Há um ano tivemos um bizarro – mas, infelizmente, não surpreendente – ataque ao estado democrático de direito no qual cidadãos ditos “de bem” se arrogaram o direito de vilipendiar material e simbolicamente a democracia. Os ataques orquestrados em Brasília fizeram uma turba enceguecida grafar em nossa história um episódio tão grave quanto patético. Lamentavelmente, não chegamos nem perto de nos apropriar como nação com a verdade e a responsabilidade do 8 de janeiro. De fato, já o esquecemos, o que nos mantêm miseravelmente no mesmo abismo.
Também nos esquecemos do que se descobriu, há quase um ano, sobre a emergência sanitária vivida pelos nossos irmãos yanomamis. Vimos fotos dos indígenas em condições desumanas, repostamos conteúdo , mas sabemos o que aconteceu com a atividade do garimpo de lá para cá? Optamos por esquecer. Igualmente, nos esquecemos da cultura escravagista na produção vinícola sul-riograndense. Natal, ano novo, ofertas de espumante… Tudo ajuda a consolidar o esque-cimento. De lá pra cá, como vem sendo tratado quem trata a vinha?

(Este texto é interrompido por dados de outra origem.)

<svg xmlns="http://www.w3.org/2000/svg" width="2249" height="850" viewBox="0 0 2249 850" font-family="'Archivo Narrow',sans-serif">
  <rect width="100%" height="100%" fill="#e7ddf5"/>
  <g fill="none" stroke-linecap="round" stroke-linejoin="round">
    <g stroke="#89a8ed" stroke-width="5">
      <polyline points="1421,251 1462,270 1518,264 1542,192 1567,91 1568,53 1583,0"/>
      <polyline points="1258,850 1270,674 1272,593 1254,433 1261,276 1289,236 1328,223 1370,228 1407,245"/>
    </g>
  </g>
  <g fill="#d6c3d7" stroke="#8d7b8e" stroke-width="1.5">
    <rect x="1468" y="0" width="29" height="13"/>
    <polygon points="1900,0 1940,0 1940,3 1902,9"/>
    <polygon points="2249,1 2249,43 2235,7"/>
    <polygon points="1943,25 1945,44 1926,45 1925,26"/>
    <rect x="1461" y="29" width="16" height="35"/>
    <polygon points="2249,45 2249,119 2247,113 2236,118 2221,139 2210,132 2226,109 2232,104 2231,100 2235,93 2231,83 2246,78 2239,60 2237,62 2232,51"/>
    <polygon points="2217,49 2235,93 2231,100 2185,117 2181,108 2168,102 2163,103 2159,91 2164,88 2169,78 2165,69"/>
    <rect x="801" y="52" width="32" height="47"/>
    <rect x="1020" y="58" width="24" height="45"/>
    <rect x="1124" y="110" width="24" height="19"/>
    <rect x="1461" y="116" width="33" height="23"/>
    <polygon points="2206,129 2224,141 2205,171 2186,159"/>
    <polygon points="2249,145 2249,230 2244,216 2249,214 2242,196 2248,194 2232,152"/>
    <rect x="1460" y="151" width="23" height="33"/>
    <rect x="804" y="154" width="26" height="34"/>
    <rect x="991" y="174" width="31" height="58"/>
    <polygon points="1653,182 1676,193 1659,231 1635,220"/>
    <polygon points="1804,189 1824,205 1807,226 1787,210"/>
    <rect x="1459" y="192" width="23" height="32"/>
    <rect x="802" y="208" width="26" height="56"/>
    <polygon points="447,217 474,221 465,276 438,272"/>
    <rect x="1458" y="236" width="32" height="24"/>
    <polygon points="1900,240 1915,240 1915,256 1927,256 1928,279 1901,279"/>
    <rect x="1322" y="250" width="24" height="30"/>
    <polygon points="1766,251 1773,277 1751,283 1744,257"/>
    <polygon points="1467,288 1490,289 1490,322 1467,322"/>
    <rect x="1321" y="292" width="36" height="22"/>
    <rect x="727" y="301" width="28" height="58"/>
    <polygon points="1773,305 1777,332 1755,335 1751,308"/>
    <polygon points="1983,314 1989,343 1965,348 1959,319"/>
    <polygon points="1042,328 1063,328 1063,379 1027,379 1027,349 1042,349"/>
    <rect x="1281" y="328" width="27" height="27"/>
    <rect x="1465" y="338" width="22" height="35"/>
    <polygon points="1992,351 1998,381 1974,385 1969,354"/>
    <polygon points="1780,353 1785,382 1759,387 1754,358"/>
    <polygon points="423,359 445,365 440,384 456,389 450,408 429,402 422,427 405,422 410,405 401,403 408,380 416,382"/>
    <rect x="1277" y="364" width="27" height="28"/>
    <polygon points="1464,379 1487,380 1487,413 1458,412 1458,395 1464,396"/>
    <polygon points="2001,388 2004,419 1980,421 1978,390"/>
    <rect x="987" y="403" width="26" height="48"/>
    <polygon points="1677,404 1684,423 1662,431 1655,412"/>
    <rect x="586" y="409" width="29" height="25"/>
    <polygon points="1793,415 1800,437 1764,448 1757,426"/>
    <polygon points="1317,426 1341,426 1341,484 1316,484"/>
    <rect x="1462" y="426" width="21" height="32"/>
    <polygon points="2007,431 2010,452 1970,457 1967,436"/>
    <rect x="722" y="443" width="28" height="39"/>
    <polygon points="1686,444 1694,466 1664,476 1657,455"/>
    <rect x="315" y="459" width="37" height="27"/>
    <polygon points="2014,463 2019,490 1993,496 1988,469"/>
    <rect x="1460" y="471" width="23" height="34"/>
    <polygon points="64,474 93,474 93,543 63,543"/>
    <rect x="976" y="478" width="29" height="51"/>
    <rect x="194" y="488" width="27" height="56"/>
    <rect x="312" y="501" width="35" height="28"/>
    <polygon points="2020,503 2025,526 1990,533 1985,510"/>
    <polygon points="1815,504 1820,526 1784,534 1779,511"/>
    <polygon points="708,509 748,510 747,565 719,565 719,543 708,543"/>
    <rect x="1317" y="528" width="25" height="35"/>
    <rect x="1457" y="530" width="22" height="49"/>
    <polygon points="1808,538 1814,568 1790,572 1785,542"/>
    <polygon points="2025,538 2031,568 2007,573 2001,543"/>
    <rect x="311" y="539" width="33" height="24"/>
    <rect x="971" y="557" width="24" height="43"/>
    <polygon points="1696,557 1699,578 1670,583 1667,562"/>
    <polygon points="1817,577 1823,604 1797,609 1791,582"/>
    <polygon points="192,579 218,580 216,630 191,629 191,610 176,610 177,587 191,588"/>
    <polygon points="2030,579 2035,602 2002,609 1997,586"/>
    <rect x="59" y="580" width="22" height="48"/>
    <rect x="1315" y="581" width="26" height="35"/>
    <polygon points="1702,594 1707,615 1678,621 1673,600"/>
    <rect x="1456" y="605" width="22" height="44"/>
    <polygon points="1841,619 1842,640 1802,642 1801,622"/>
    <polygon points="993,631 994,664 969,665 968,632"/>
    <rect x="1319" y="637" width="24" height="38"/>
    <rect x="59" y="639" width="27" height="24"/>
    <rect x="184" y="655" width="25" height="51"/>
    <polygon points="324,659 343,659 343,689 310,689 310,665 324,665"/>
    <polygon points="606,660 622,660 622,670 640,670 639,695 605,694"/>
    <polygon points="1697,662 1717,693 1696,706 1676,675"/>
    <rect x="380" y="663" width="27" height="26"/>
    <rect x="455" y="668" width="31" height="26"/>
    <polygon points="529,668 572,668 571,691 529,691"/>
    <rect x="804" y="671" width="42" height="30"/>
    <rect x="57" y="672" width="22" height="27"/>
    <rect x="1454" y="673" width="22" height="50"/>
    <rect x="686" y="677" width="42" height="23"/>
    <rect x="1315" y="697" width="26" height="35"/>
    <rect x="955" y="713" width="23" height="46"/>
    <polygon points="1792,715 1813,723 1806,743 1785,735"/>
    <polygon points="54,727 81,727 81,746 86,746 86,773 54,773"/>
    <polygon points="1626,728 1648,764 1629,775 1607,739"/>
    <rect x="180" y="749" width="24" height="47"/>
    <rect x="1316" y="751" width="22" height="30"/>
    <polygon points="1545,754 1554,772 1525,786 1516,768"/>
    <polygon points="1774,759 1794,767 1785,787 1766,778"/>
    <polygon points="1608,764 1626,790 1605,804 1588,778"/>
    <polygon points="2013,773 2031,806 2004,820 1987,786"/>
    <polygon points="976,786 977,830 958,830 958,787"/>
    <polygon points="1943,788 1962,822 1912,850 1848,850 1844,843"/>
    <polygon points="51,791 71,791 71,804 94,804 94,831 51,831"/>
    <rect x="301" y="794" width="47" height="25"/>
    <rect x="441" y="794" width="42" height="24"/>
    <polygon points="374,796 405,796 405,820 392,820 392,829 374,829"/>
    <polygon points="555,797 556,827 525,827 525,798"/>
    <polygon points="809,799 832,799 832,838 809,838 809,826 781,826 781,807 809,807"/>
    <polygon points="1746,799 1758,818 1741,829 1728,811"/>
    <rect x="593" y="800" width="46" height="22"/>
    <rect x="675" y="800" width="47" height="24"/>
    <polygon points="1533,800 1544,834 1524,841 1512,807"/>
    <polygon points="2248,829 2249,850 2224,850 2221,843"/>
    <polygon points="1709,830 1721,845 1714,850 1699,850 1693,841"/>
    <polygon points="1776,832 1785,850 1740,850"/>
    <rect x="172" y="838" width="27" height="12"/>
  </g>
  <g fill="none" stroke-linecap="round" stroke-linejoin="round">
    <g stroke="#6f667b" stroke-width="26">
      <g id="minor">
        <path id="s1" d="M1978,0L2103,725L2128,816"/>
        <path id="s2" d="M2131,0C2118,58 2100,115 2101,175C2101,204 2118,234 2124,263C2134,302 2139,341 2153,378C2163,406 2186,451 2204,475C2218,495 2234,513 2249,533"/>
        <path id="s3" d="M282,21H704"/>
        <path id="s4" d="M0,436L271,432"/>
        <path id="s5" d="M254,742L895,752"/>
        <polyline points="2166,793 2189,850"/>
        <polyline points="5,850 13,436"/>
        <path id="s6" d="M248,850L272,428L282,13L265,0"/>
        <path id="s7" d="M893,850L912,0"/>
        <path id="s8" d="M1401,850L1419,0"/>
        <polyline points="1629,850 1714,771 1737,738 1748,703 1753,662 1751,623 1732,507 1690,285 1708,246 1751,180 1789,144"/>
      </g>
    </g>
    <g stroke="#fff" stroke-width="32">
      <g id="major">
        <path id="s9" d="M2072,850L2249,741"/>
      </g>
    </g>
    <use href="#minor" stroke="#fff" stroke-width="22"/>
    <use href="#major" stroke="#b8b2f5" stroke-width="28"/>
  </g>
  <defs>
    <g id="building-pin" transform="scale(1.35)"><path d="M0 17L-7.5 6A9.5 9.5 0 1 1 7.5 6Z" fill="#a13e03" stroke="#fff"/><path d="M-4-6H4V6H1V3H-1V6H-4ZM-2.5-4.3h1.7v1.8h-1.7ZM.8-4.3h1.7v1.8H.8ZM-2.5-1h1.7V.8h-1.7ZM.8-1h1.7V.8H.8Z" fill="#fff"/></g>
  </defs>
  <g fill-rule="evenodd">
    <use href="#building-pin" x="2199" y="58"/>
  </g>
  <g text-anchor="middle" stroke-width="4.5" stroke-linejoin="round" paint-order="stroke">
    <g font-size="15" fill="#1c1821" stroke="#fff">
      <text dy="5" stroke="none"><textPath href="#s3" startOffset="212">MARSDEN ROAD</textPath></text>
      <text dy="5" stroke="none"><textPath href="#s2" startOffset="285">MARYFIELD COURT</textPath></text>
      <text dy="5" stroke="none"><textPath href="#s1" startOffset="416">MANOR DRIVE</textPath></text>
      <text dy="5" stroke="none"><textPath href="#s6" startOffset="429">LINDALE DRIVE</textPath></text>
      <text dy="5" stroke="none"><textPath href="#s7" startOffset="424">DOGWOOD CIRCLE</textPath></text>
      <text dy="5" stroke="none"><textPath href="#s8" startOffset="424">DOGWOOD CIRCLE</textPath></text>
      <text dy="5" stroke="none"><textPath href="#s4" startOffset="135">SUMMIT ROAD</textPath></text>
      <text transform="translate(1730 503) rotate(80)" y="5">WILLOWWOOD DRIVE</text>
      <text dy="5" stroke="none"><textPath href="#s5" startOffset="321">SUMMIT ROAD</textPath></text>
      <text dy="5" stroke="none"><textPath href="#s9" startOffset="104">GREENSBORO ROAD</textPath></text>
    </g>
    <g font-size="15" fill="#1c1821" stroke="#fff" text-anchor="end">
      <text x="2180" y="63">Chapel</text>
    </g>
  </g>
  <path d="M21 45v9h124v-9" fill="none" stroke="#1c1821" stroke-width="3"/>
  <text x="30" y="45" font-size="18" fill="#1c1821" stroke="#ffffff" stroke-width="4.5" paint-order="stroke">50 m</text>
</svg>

A cada ano, a cada dia, antigos esquecimentos precisam ser reavivados como memória ativa. Há fatos que precisam ser admirados novamente. Gosto da ideia de construir um acervo, uma memória pronta para consultar na tentativa – por sorte, nem sempre vã – de não se reencontrar com o esquecimento somente no retorno da repetição.